They are linked via the moment generating function. Namely we have for any $Z$
$$E[Z^n]=\frac{d^n}{dt^n} E[e^{tZ}] (0).$$
For standard Gaussian:
$$E[e^{tZ}]=\int C e^{tx}e^{-x^2/2}dx=\int C e^{(t^2-(x-t)^2)/2}dx=e^{-t^2/2}$$
Now
$$E[Z^n]=\frac{d^n}{dt^n}e^{t^2/2}(0).$$
All of this is also explained in the video.
We claim that this is equal to the number of ways to pair up $n$ objects (in particular, is zero if $n$ is odd). Spoiler: the "objects" are the differentiations.

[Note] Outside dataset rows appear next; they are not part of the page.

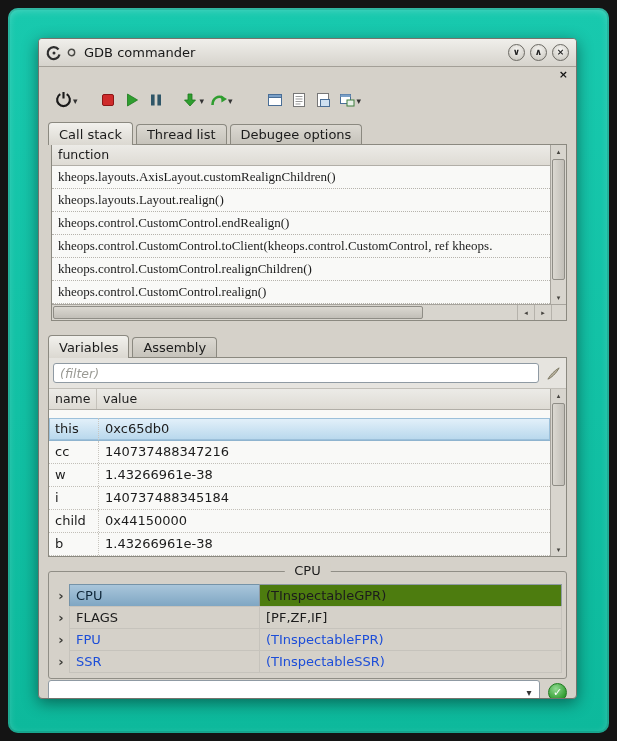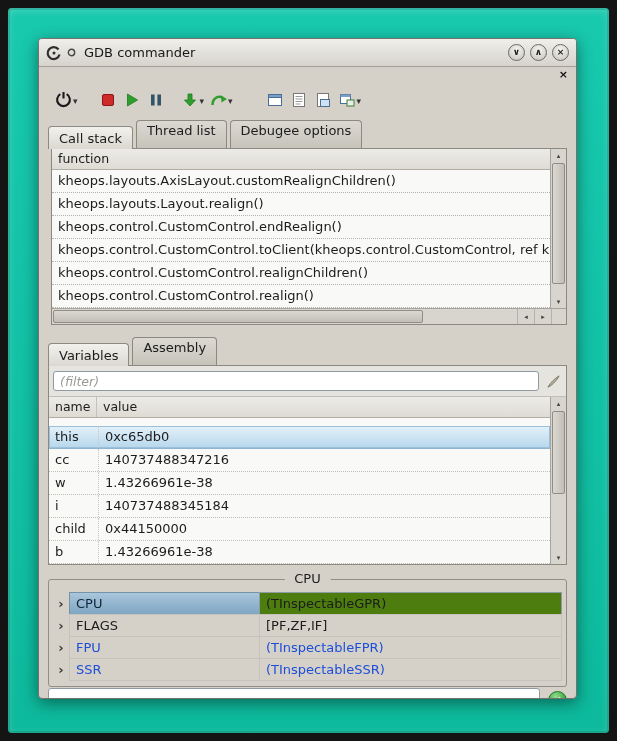--- a/index.html
+++ b/index.html
@@ -2,21 +2,21 @@
 <html><head>
 <meta charset="utf-8">
 <style>
   html,body { margin:0; padding:0; }
   body {
     width:617px; height:741px; background:#141414;
     font-family:"DejaVu Sans", sans-serif; font-size:13px; color:#1c1c1c;
   }
   .stage { position:relative; width:617px; height:741px; overflow:hidden; background:#141414; }
   .teal-frame {
-    position:absolute; inset:8px; border-radius:4px;
+    position:absolute; inset:8px; border-radius:10px;
     background:linear-gradient(180deg,#18c9ae,#0db99c);
     box-shadow:inset 0 0 0 2px rgba(0,60,50,.18), inset 0 2px 8px rgba(255,255,255,.25);
   }
   .window {
     position:absolute; left:30px; top:30px; right:32px; bottom:34px;
     background:#d5d1c9; border:1px solid #75736c; border-radius:4px;
     box-shadow:0 4px 16px rgba(0,0,0,.45);
     display:flex; flex-direction:column; overflow:hidden; box-sizing:border-box;
   }
   
@@ -37,36 +37,36 @@
   .dockstrip { flex:0 0 15px; display:flex; justify-content:flex-end; align-items:center; padding:0 8px; }
   .dock-close { font-size:11px; font-weight:bold; line-height:1; color:#111; }
   
   .toolbar { flex:0 0 38px; display:flex; align-items:center; padding:0 12px; }
   .tbtn { width:24px; height:26px; background:none; border:none; padding:0; display:flex; align-items:center; justify-content:center; }
   .dd { font-size:9px; color:#333; margin-left:-2px; margin-right:2px; }
   .gap-s{ width:10px; } .gap-m{ width:16px; } .gap-l{ width:28px; }
   
   .tabs { flex:0 0 24px; display:flex; align-items:flex-end; padding:0 9px; position:relative; z-index:3; }
   .tab {
-    box-sizing:border-box; height:28px; padding:2px 10px 0; margin-right:3px;
+    box-sizing:border-box; height:20px; padding:2px 10px 0; margin-right:3px;
     background:linear-gradient(#dcd9d2,#c6c3bb); border:1px solid #8b8980; border-bottom:none;
     border-radius:4px 4px 0 0; font-size:13px; white-space:nowrap;
   }
   .tab.active { height:23px; padding-top:4px; background:linear-gradient(#f2f1ed,#dbd8d1); margin-bottom:-1px; }
   .tabs2 { margin-top:12px; }
   
   .panel { margin:0 9px; border:1px solid #8b8980; background:#f9f9f7; display:flex; flex-direction:column; box-sizing:border-box; }
   .callstack { flex:0 0 168px;margin-left:12px; }
   .cs-body { flex:1; display:flex; min-height:0; }
   .cs-main { flex:1; display:flex; flex-direction:column; min-width:0; }
   .list-header {
     flex:0 0 20px; line-height:20px; padding:0 6px; font-size:12.5px;
     background:linear-gradient(#ecebe7,#dedbd4); border-bottom:1px solid #b1aea7;
   }
-  .cs-rows { flex:1; overflow:hidden; }
+  .cs-rows { flex:1; overflow:hidden;font-family:Liberation Serif, serif; }
   .cs-row { height:22px; line-height:22px; padding:0 6px; border-bottom:1px dotted #b6b3ac; white-space:nowrap; overflow:hidden; }
   
   .vscroll { flex:0 0 15px; border-left:1px solid #a7a49d; background:#d8d5ce; display:flex; flex-direction:column; }
   .sb-btn { flex:0 0 13px; display:flex; align-items:center; justify-content:center; font-size:7px; color:#44423e; }
   .sb-track { flex:1; padding:1px; box-sizing:border-box; }
   .sb-thumb { background:linear-gradient(90deg,#dbd8d1,#c2bfb8); border:1px solid #8f8d86; border-radius:2px; box-sizing:border-box; }
   .thumb-tall { height:92%; } .thumb-mid { height:60%; }
   .hscroll { flex:0 0 15px; border-top:1px solid #a7a49d; background:#d8d5ce; display:flex; }
   .h-track { flex:1; padding:1px; box-sizing:border-box; }
   .h-thumb { width:80%; height:100%; background:linear-gradient(#dbd8d1,#c2bfb8); border:1px solid #8f8d86; border-radius:2px; box-sizing:border-box; }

The key idea is to think about differentiating $n$ times turn by turn. The first of the $n$
differentiations must act ”upstairs” - that is by differentiating $t^2/2$ in the exponent. This
”brings down” a factor of $t$ (since $\frac{d}{dt} e^{t^2}/2
= te^{t^2/2}$) . The second differentiation, by the product rule, can act either
”upstairs” by differentiating $t^2/2$ in the exponent again, bringing down another factor
of $t$ (for a term of $t^2e^{t^2/2}$), or ”downstairs”, differentiating the $t$-factor that the first differentiation
created (for a term of $e^{t^2/2}$). Then, for each of those, the third differentiation can either create
yet another factor of $t$ (for terms $t^3e^{t^2/2}$ and $te^{t^2/2}$), or erase either one of the two previously created factors
(from $t^2e^{t^2/2}$ we get $2te^{t^2/2}$ - one for the "first" $t$ and one for the "second" $t$; there is no term for $e^{t^2/2}$ since no "downstairs" $t$ is available to erase). We can think of each ”upstairs” differentiation as ”creating” a factor of $t$ (we
can give it an extra name of ”$t$ created at the i-th differentiation” for bookkeeping purposes,
though it is of course the same variable $t$ - the only variable in this computation);
and each ”downstairs” differentiation as picking one of the factors of $t$ created earlier, and
erasing it. All this choosing ”up” or ”down” and creating and erasing factor goes on for $n$
turns (if no ”down” factors are available at some point, then the ”upstairs” differentiation
must be chosen), at which point the complete $n$-th derivative is computed.
We note that in this way some of the derivative steps are paired off – if the $j$th differentiation
acted downstairs to erase the factor of $t$ created by the $i$th differentiation, then
we think of $i$th and $j$th differentiation as paired. In this way of thinking, the unpaired
differentiations must all act upstairs and create factors of t that remain in the final result.
Of course, if we then evaluate the resulting derivative at $t = 0$, any term containing
unpaired differentiation (and hence a positive power of $t$) will vanish! The terms that
will remain will be precisely those which came from the ”fully paired” differentiation
sequences, with each of those contributing the factor of $e^{t^2/2}|_{t=0} = 1$. Thus the value of
our $n$th derivative at $t = 0$ is simply the number of ways of pairing up the $n$ differentiations.
Remarks: This works for higher dimensional Gaussians as well, giving, among other things the Isserlis's theorem. In fact, this is a of 0-D version of Feynman's path integrals (here the space-time is a point, and we are integrating over the space of functions i.e. over $\mathbb{R}$, the action $S$ is quadratic $x^2/2$ (this is a "free" or "non-interacting" theory), and the path integral of some function of the field $f(x)$ is $\int_\mathbb{R} f(x) exp(-S(x))dx$; we get that the answer is given by summing over univalent graphs on vertices coming from $f$. For more interesting theories, with action having, say, cubic terms, we would have to sum over trivalent graphs - which now can have internal vertices. Pursuing this in full generality should lead to Feynman diagrams.